Hoe luidt de tekst over werk en zekerheden tussen "Wat we ook nog" en "systeem iets scheef.", beide inbegrepen, als je "levensstijl" vervangt door "leefstijl"?

== BRONTEKST ==
►

Iedereen kan iets bijdragen

Ik hoorde iemand laatst zeggen dat er in de toekomst niet meer voor iedereen zinvol werk zal zijn. En dat zou een belangrijk argument zijn om het basisinkomen in te voeren. Ik wist niet wat ik hoorde! Dan kan je je toch net zo goed afvragen waartoe de mens überhaupt nog op aarde nodig is? Het idee van een basisinkomen, ongeacht leeftijd, zie ik totaal niet zitten, sterker nog: ik ben er radicaal op tegen, omdat er een ‘onmenselijk’ signaal van uitgaat. Met een basisinkomen erken je feitelijk dat er niet meer voor iedereen een zinvolle plek is op de arbeidsmarkt. Daar geloof ik niet in. Iedereen kan iets bijdragen. We moeten ons hooguit afvragen hoe we dat op een faire manier kunnen waarderen, ook in financiële zin. Maar dat is heel iets anders dan mensen op voorhand een bedrag geven en min of meer zeggen: doe verder vooral niks.”

Waarde van zekerheden

Heerts brengt met zijn huidige functie en die van oud-voorzitter van de FNV de werelden van werk en onderwijs samen. Dat blijkt wanneer het gesprek zich richt op de waarde van zekerheden die onderdeel zijn van de Nederlandse arbeidsmarkt. “Kijk naar de pensioenen. De naoorlogse generatie heeft voor een groot deel vrij massaal aan vermogensopbouw kunnen doen, langs de lijnen van de koop van een woning en pensioen. Dat zal voor de jongere generatie die nu nog studeert nooit meer in dezelfde mate lukken. Deze onevenwichtigheid is een groot punt van zorg.

Ik vind eigenlijk dat de overheid zou moeten stoppen met het bieden van faciliteiten voor mensen die meer dan twee keer modaal verdienen. Die redden zich, naast de AOW, prima zelf. Ook als het gaat om inkomen voor later. We kunnen het geld veel beter gebruiken om de mensen te helpen die net toetreden tot de arbeidsmarkt of die in lagere inkomensklassen zitten. Zo zorgen we ervoor dat de waarde van werk voor deze groepen ook op langere termijn blijft doorklinken.

Wat we ook nog niet goed in ‘de klauwen’ hebben: de zorgkosten. Met name de werkgeverslasten in relatie tot zorg vind ik niet helemaal zuiver. Bij pensioen zou je nog kunnen zeggen dat het gaat om uitgesteld loon, maar de werkgeversbijdrage in relatie tot zorg is eigenlijk een bijdrage in de kosten. Ooit is bedacht dat werkgevers hun verantwoordelijkheid moeten nemen aan de preventieve kant van zorg. Maar de invloed van de werkgever op de werknemer, op diens levensstijl, die is toch relatief gering. Terwijl de invloed van de werknemer op z’n eigen gezondheid juist heel groot is. Daar zit in de structuren van ons systeem iets scheef.

◄

== GEGEVENSFRAGMENTEN ==

►

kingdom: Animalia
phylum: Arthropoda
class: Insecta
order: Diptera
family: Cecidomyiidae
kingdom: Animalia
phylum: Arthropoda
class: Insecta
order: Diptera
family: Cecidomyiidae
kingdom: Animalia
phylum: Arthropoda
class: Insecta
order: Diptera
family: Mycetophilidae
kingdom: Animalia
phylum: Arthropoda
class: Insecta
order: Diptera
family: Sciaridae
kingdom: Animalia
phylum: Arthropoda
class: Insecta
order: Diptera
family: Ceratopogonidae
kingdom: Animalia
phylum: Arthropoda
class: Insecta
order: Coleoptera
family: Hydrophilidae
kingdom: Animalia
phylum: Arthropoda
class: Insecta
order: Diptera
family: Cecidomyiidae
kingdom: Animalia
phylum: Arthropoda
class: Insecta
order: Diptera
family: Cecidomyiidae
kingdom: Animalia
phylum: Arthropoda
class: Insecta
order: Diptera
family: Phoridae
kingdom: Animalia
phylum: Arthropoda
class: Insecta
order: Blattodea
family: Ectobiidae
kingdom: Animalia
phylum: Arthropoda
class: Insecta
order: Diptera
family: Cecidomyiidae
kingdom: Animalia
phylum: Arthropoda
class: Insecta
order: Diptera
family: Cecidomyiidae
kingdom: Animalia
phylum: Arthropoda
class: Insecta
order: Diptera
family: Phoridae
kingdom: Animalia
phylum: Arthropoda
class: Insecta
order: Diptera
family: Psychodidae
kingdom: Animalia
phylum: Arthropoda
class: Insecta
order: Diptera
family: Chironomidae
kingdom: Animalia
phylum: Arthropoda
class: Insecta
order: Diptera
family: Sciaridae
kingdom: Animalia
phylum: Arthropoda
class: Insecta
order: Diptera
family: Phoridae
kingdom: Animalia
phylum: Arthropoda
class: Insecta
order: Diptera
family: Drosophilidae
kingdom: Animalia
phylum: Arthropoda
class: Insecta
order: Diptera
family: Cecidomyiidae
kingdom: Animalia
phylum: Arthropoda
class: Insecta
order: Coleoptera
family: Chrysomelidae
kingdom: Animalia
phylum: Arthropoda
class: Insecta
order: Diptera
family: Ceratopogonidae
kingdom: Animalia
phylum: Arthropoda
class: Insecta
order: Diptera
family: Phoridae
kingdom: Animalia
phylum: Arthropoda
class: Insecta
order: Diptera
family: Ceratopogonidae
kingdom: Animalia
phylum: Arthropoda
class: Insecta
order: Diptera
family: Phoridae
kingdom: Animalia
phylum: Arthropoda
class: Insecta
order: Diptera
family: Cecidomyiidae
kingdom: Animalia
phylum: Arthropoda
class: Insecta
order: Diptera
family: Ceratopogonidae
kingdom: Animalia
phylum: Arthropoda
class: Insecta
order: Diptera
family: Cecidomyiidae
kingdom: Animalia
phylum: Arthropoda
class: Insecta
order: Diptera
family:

◄

== OPLOSSING ==
Wat we ook nog niet goed in ‘de klauwen’ hebben: de zorgkosten. Met name de werkgeverslasten in relatie tot zorg vind ik niet helemaal zuiver. Bij pensioen zou je nog kunnen zeggen dat het gaat om uitgesteld loon, maar de werkgeversbijdrage in relatie tot zorg is eigenlijk een bijdrage in de kosten. Ooit is bedacht dat werkgevers hun verantwoordelijkheid moeten nemen aan de preventieve kant van zorg. Maar de invloed van de werkgever op de werknemer, op diens leefstijl, die is toch relatief gering. Terwijl de invloed van de werknemer op z’n eigen gezondheid juist heel groot is. Daar zit in de structuren van ons systeem iets scheef.